-- Material for this exercise follows --

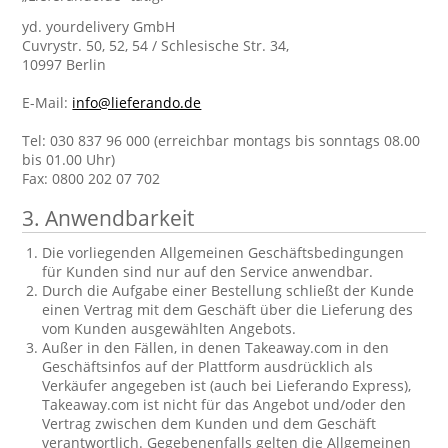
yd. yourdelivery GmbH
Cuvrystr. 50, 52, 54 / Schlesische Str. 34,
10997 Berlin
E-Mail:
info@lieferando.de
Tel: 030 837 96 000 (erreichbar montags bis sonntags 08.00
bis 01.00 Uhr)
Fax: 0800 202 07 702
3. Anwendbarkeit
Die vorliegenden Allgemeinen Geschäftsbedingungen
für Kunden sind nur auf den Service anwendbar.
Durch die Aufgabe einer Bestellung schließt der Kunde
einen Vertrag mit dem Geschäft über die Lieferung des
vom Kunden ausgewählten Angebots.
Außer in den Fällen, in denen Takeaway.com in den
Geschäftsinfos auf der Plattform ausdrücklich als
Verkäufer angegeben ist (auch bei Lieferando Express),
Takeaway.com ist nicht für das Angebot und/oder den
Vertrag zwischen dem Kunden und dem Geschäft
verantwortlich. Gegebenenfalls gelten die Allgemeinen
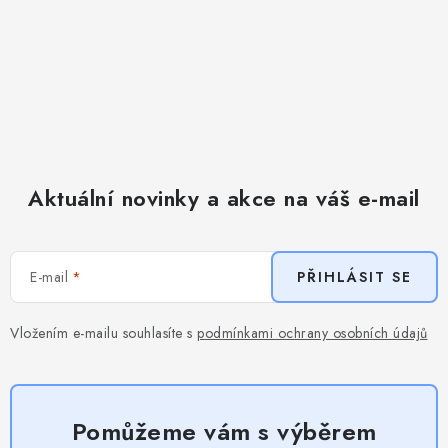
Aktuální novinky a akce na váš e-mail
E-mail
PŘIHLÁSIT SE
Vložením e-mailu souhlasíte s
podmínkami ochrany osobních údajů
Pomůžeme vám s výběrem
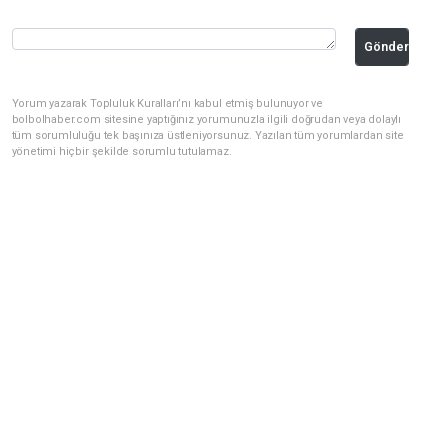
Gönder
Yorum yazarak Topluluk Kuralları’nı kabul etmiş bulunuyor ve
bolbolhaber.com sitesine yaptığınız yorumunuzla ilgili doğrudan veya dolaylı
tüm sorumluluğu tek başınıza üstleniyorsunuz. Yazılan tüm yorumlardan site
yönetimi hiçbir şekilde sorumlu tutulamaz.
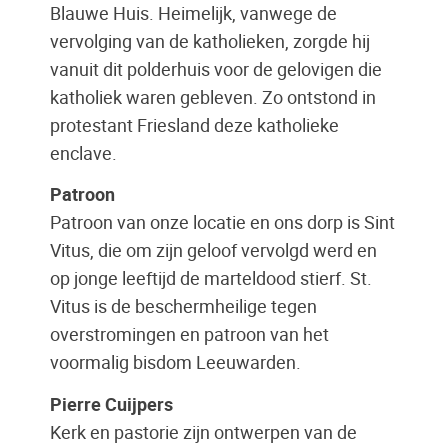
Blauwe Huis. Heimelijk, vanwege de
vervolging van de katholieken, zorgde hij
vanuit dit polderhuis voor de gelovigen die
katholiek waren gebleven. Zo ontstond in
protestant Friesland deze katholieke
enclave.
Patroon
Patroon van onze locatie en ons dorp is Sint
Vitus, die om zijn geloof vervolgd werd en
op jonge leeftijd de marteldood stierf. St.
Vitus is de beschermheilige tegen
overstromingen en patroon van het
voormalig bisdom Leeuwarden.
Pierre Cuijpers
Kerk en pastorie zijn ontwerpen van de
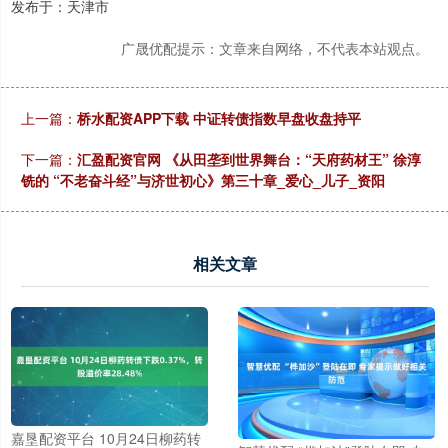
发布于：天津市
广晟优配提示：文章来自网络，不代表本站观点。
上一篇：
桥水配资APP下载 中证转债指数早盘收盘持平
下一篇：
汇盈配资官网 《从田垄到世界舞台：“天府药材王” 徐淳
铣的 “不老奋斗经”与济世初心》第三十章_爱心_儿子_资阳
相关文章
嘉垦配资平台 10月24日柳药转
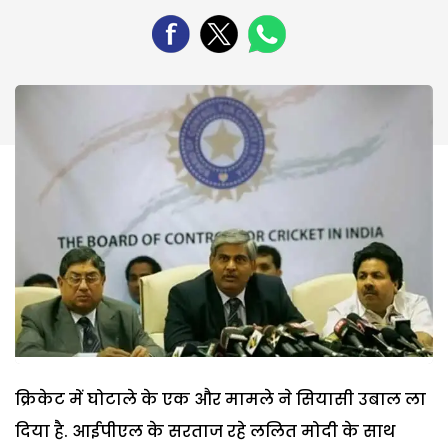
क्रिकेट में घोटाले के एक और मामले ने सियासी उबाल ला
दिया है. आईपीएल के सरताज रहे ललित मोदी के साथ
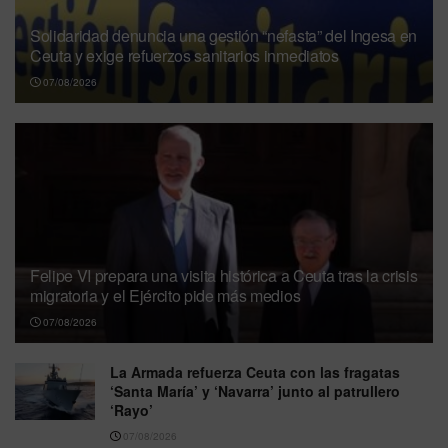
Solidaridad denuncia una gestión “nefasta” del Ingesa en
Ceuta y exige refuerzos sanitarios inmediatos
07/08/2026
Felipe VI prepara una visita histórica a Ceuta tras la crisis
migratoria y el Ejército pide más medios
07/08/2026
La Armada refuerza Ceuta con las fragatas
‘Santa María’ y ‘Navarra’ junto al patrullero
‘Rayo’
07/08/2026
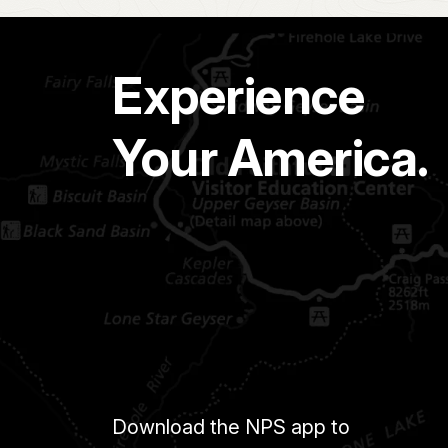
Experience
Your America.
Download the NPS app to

-- Material for this exercise concluded --
-- Material for this exercise follows --

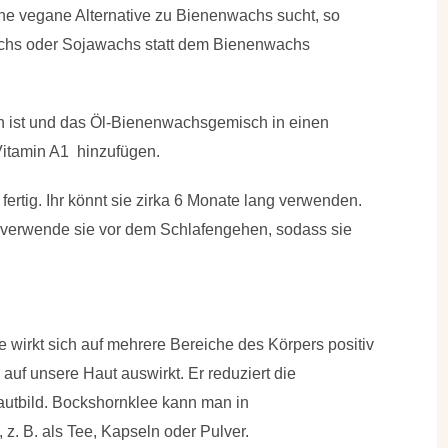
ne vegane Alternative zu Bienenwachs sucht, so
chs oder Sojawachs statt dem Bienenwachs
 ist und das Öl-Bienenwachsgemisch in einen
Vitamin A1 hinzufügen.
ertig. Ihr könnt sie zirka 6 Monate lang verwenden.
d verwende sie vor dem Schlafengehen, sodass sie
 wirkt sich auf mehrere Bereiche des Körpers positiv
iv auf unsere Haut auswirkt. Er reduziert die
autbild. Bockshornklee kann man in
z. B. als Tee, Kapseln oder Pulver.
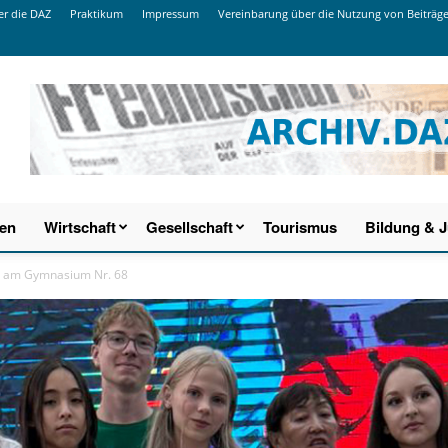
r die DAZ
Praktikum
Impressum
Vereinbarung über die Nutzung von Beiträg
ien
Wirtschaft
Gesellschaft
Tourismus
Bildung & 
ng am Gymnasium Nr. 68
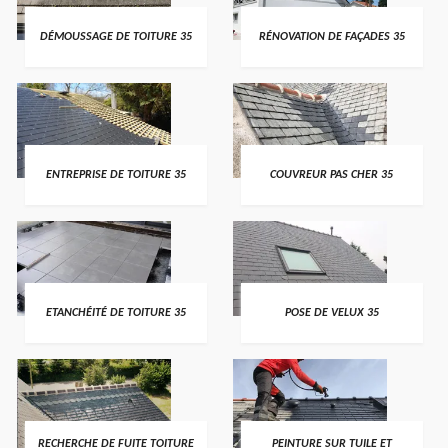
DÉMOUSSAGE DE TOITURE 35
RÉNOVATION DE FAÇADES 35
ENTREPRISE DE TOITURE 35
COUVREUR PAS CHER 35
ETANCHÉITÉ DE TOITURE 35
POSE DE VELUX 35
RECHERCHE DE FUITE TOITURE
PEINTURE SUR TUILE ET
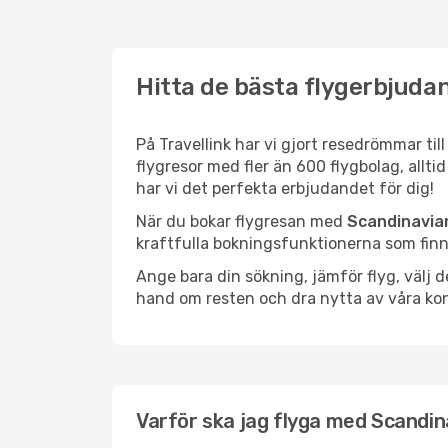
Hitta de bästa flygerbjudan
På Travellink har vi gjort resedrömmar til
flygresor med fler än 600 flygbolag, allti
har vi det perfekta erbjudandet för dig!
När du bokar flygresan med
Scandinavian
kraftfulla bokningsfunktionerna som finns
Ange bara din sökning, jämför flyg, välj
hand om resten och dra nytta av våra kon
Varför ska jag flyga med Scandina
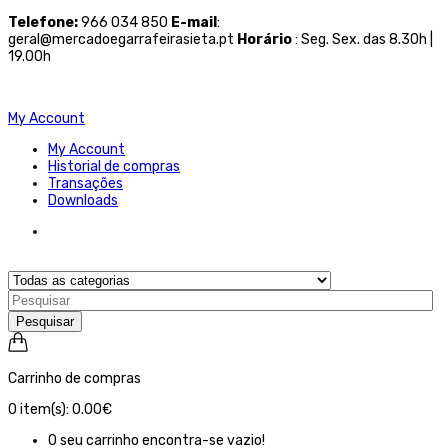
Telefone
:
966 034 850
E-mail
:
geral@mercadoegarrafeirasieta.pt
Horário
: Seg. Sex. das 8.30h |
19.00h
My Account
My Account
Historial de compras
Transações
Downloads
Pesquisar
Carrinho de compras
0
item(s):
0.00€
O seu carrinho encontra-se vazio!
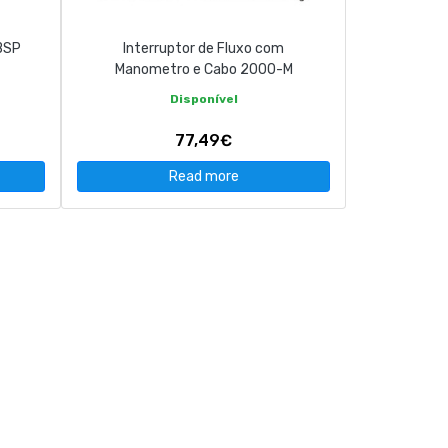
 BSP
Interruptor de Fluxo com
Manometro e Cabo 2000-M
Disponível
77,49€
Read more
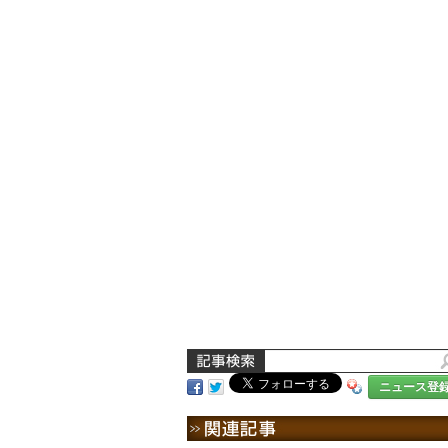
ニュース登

-- Material for this exercise concluded --
-- Material for this exercise follows --

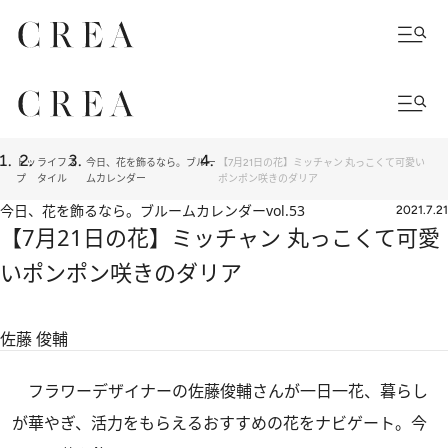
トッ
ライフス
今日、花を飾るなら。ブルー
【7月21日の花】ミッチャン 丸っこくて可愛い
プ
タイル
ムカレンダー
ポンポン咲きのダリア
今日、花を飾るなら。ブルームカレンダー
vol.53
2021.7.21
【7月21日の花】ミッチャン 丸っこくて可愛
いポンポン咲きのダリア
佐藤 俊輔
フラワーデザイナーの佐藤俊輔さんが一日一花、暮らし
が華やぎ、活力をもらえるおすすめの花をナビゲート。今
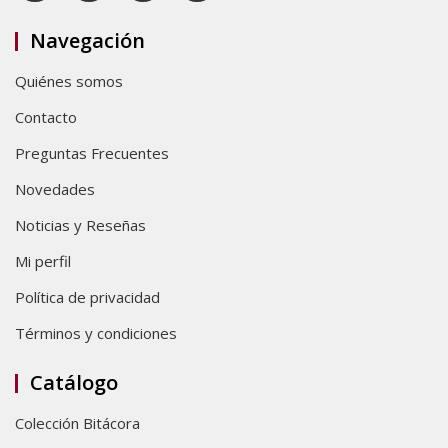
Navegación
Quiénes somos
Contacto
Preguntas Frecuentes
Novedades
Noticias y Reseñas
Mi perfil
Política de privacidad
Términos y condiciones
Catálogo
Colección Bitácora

-- Material for this exercise concluded --

# [Work to be completed]
Copy the material word for word, beginning at the line that has "yd. yourdelivery GmbH" and stopping after the line that has "Kerk en pastorie zijn ontwerpen van de". Omit the pictures.

# [Written solution]
yd. yourdelivery GmbH
Cuvrystr. 50, 52, 54 / Schlesische Str. 34,
10997 Berlin
E-Mail:
info@lieferando.de
Tel: 030 837 96 000 (erreichbar montags bis sonntags 08.00
bis 01.00 Uhr)
Fax: 0800 202 07 702
3. Anwendbarkeit
Die vorliegenden Allgemeinen Geschäftsbedingungen
für Kunden sind nur auf den Service anwendbar.
Durch die Aufgabe einer Bestellung schließt der Kunde
einen Vertrag mit dem Geschäft über die Lieferung des
vom Kunden ausgewählten Angebots.
Außer in den Fällen, in denen Takeaway.com in den
Geschäftsinfos auf der Plattform ausdrücklich als
Verkäufer angegeben ist (auch bei Lieferando Express),
Takeaway.com ist nicht für das Angebot und/oder den
Vertrag zwischen dem Kunden und dem Geschäft
verantwortlich. Gegebenenfalls gelten die Allgemeinen
Aktuální novinky a akce na váš e-mail
E-mail
PŘIHLÁSIT SE
Vložením e-mailu souhlasíte s
podmínkami ochrany osobních údajů
Pomůžeme vám s výběrem
Gönder
Yorum yazarak Topluluk Kuralları’nı kabul etmiş bulunuyor ve
bolbolhaber.com sitesine yaptığınız yorumunuzla ilgili doğrudan veya dolaylı
tüm sorumluluğu tek başınıza üstleniyorsunuz. Yazılan tüm yorumlardan site
yönetimi hiçbir şekilde sorumlu tutulamaz.
Blauwe Huis. Heimelijk, vanwege de
vervolging van de katholieken, zorgde hij
vanuit dit polderhuis voor de gelovigen die
katholiek waren gebleven. Zo ontstond in
protestant Friesland deze katholieke
enclave.
Patroon
Patroon van onze locatie en ons dorp is Sint
Vitus, die om zijn geloof vervolgd werd en
op jonge leeftijd de marteldood stierf. St.
Vitus is de beschermheilige tegen
overstromingen en patroon van het
voormalig bisdom Leeuwarden.
Pierre Cuijpers
Kerk en pastorie zijn ontwerpen van de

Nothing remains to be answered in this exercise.